The vote removes one of Prime Minister Haider al-Abadi's key allies from government and comes as Iraqi forces ramp up preparations for an offensive against Mosul, the Islamic State group's last major stronghold in the country.
The shock impeachment is the latest development in a bitter feud that erupted this month between Obeidi and parliament speaker Salim al-Juburi.
Obeidi was questioned in parliament over corruption allegations to which he answered with accusations of his own implicating Juburi and several MPs.
Juburi moved quickly and agreed to have his immunity lifted so that he could be investigated, only for a special integrity court to drop the case hours later.
Obeidi had said the accusations against him were trumped up and retaliation for his refusal to buy in to corrupt defence deals.
"I tried to fight corruption in every way but it appears that its lords are stronger and their voices louder," he said in a statement after the vote.
He then made a thinly-veiled reference to Nuri al-Maliki, the powerful former prime minister who many observers suspect of manoeuvering behind the scenes to undermine every move Abadi and his allies make.
"I spared no effort in building the army... whilst striving to fight the corruption and nepotism that led Iraq to lose 40 percent of its territory in 2014, displaced millions of people, threatened its shrines as well as its beloved capital Baghdad," Obeidi said.
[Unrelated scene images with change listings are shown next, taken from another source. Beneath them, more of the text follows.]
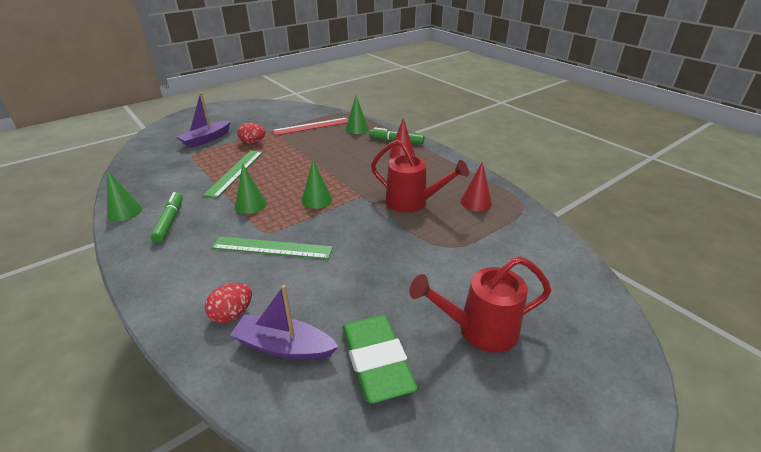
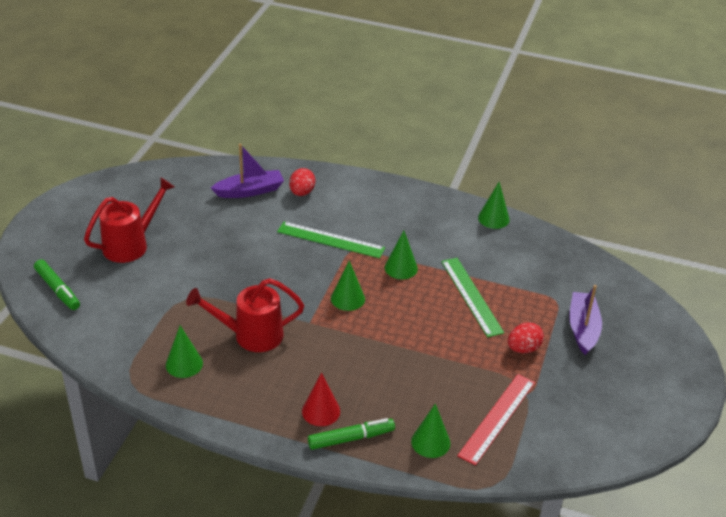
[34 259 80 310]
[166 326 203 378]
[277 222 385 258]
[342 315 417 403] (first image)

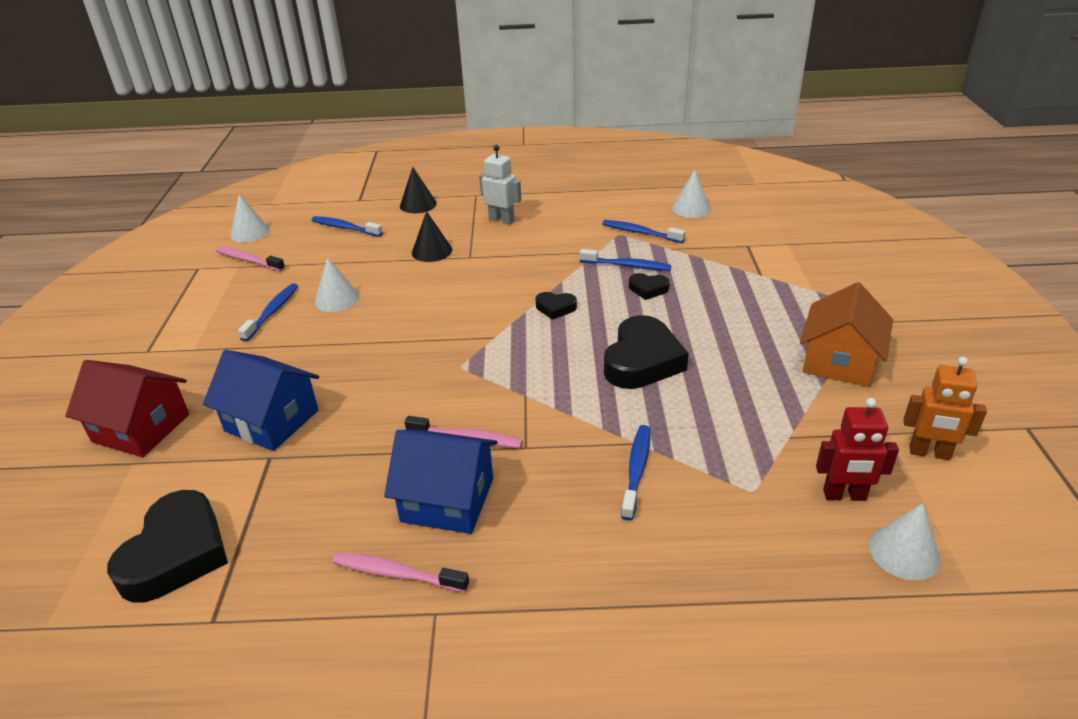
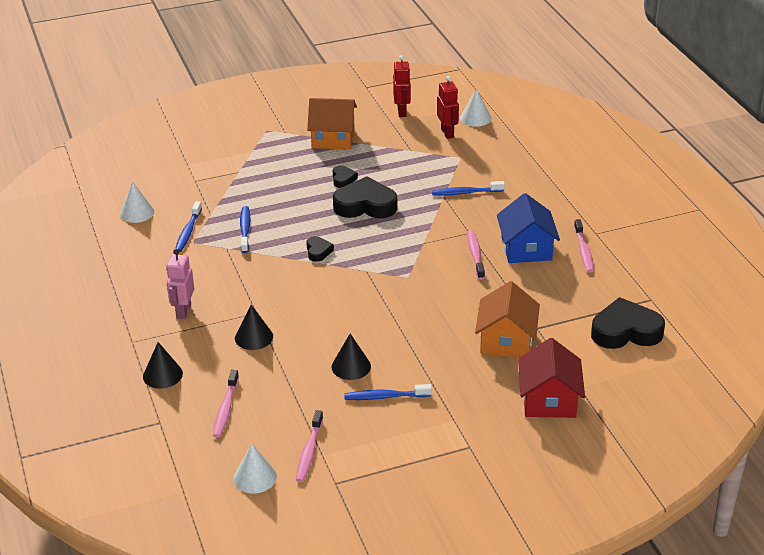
[166 249 194 319]
[213 370 239 438]
[332 334 371 380]
[333 165 358 188]
[393 55 411 117]
[475 281 540 357]

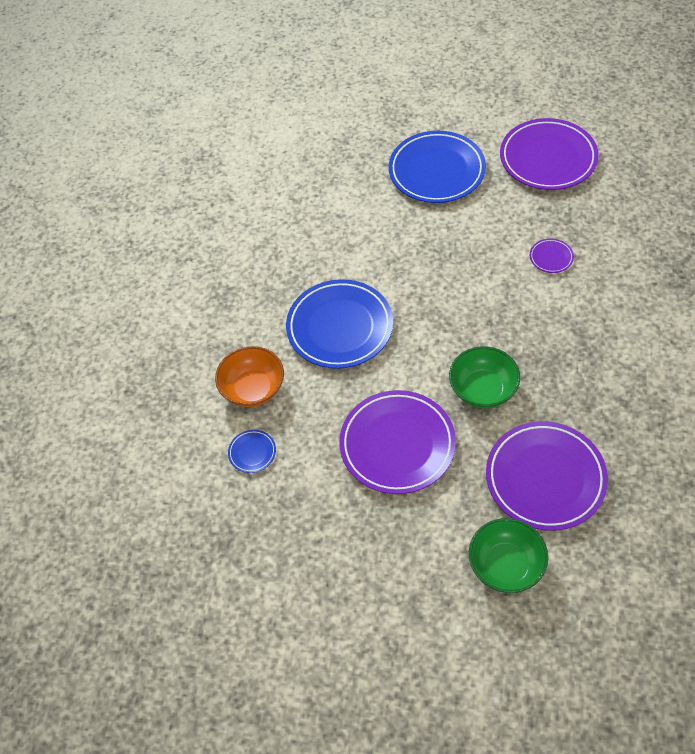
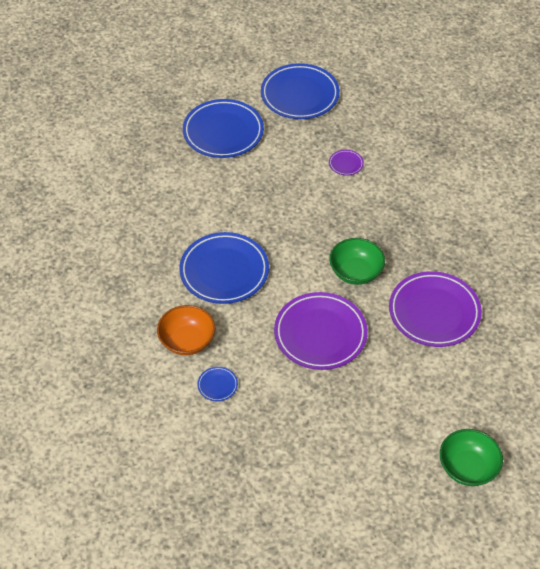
[261 63 340 119]
[440 429 503 486]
Maliki had been premier for eight years when the army, gangrened by nepotism and hollowed out by a system in which "ghost soldiers" enrolled but did not show up for duty, collapsed completely in the face of a vast June 2014 IS assault.
Alia Nasayif, one of the MPs accused of corruption by Obeidi and a vocal Abadi critic, welcomed the outcome of Thursday's vote.
"What happened today restored the prestige of the Iraqi state. It's the first time that parliament takes action and uses its authority to remove a corrupt minister," she said.
She dismissed any suggestion that the defence minister's impeachment could affect the war effort.
"The battle is being led by real commanders at the joint command and his exit won't have much impact. He is not a minister who fights Daesh (IS), he's a corrupt minister," Nasayif told AFP.
Jassem Hanoun, an Iraqi political and security analyst, disagreed and argued the timing could not be worse.
"What happened today is a negative development, especially in terms of timing," he said.
"It will have a direct impact on the battle since the ministry will be run by the deputy, who has limited authority," Hanoun said.